Decorin is found in connective tissues in the human body. It is primarily synthesized by fibroblasts, smooth muscle cells, and stressed vascular endothelial cells. In asthma patients, decorin has a damaging effect. The protein interacts with tissues lining the airways of the lungs and worsens the symptoms of asthma. However, the researchers discovered that this was not the case in the brain. Decorin was found to play a beneficial role there.
In the brain, the protein acts on microglia—a subcategory of non-neuronal cells known as neuroglia that are found within the brain—and blocks their activation. It does so by interfering with the activation of the nuclear factor kappa B (NFkB) pathway, which regulates inflammatory responses. Activated microglia are known to stimulate the growth and development of cancers and tumors.

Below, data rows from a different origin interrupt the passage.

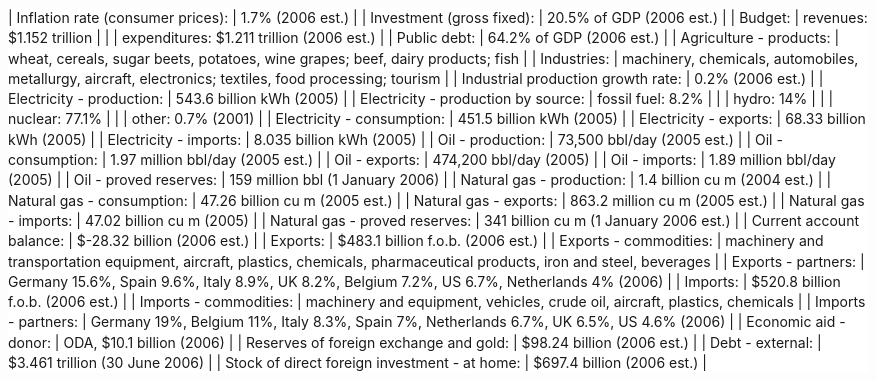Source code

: | Inflation rate (consumer prices): | 1.7% (2006 est.) |
| Investment (gross fixed): | 20.5% of GDP (2006 est.) |
| Budget: | revenues: $1.152 trillion |
| | expenditures: $1.211 trillion (2006 est.) |
| Public debt: | 64.2% of GDP (2006 est.) |
| Agriculture - products: | wheat, cereals, sugar beets, potatoes, wine grapes; beef, dairy products; fish |
| Industries: | machinery, chemicals, automobiles, metallurgy, aircraft, electronics; textiles, food processing; tourism |
| Industrial production growth rate: | 0.2% (2006 est.) |
| Electricity - production: | 543.6 billion kWh (2005) |
| Electricity - production by source: | fossil fuel: 8.2% |
| | hydro: 14% |
| | nuclear: 77.1% |
| | other: 0.7% (2001) |
| Electricity - consumption: | 451.5 billion kWh (2005) |
| Electricity - exports: | 68.33 billion kWh (2005) |
| Electricity - imports: | 8.035 billion kWh (2005) |
| Oil - production: | 73,500 bbl/day (2005 est.) |
| Oil - consumption: | 1.97 million bbl/day (2005 est.) |
| Oil - exports: | 474,200 bbl/day (2005) |
| Oil - imports: | 1.89 million bbl/day (2005) |
| Oil - proved reserves: | 159 million bbl (1 January 2006) |
| Natural gas - production: | 1.4 billion cu m (2004 est.) |
| Natural gas - consumption: | 47.26 billion cu m (2005 est.) |
| Natural gas - exports: | 863.2 million cu m (2005 est.) |
| Natural gas - imports: | 47.02 billion cu m (2005) |
| Natural gas - proved reserves: | 341 billion cu m (1 January 2006 est.) |
| Current account balance: | $-28.32 billion (2006 est.) |
| Exports: | $483.1 billion f.o.b. (2006 est.) |
| Exports - commodities: | machinery and transportation equipment, aircraft, plastics, chemicals, pharmaceutical products, iron and steel, beverages |
| Exports - partners: | Germany 15.6%, Spain 9.6%, Italy 8.9%, UK 8.2%, Belgium 7.2%, US 6.7%, Netherlands 4% (2006) |
| Imports: | $520.8 billion f.o.b. (2006 est.) |
| Imports - commodities: | machinery and equipment, vehicles, crude oil, aircraft, plastics, chemicals |
| Imports - partners: | Germany 19%, Belgium 11%, Italy 8.3%, Spain 7%, Netherlands 6.7%, UK 6.5%, US 4.6% (2006) |
| Economic aid - donor: | ODA, $10.1 billion (2006) |
| Reserves of foreign exchange and gold: | $98.24 billion (2006 est.) |
| Debt - external: | $3.461 trillion (30 June 2006) |
| Stock of direct foreign investment - at home: | $697.4 billion (2006 est.) |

Potential to Inform Treatments
Equipped with these findings, the authors treated the mice (carrying NF1 mutations) with either decorin or caffeic acid phenethyl ester (CAPE), a compound that suppresses NFkB activation pathway. It was found to protect the tumor-susceptible mice from developing optic pathway gliomas. This suggests that the blocking of microglial activation may serve as a potential treatment approach against brain tumors.
"The most exciting part of this is that it shows that there is a normal communication between T cells in the body and the cells in the brain that support optic pathway glioma formation and growth. The next step for us is to see whether this is also true for other kinds of brain tumors," expressed Dr. Gutmann.
The team is now evaluating the role of eczema and other early-childhood infections in the development of brain tumors as T cells are involved in both cases. Emphasizing the potential of the study in informing future treatment, Dr. Gutmann concluded: "As we understand this communication between T cells and the cells that promote brain tumors better, we'll start finding more opportunities to develop clever therapeutics to intervene in the process."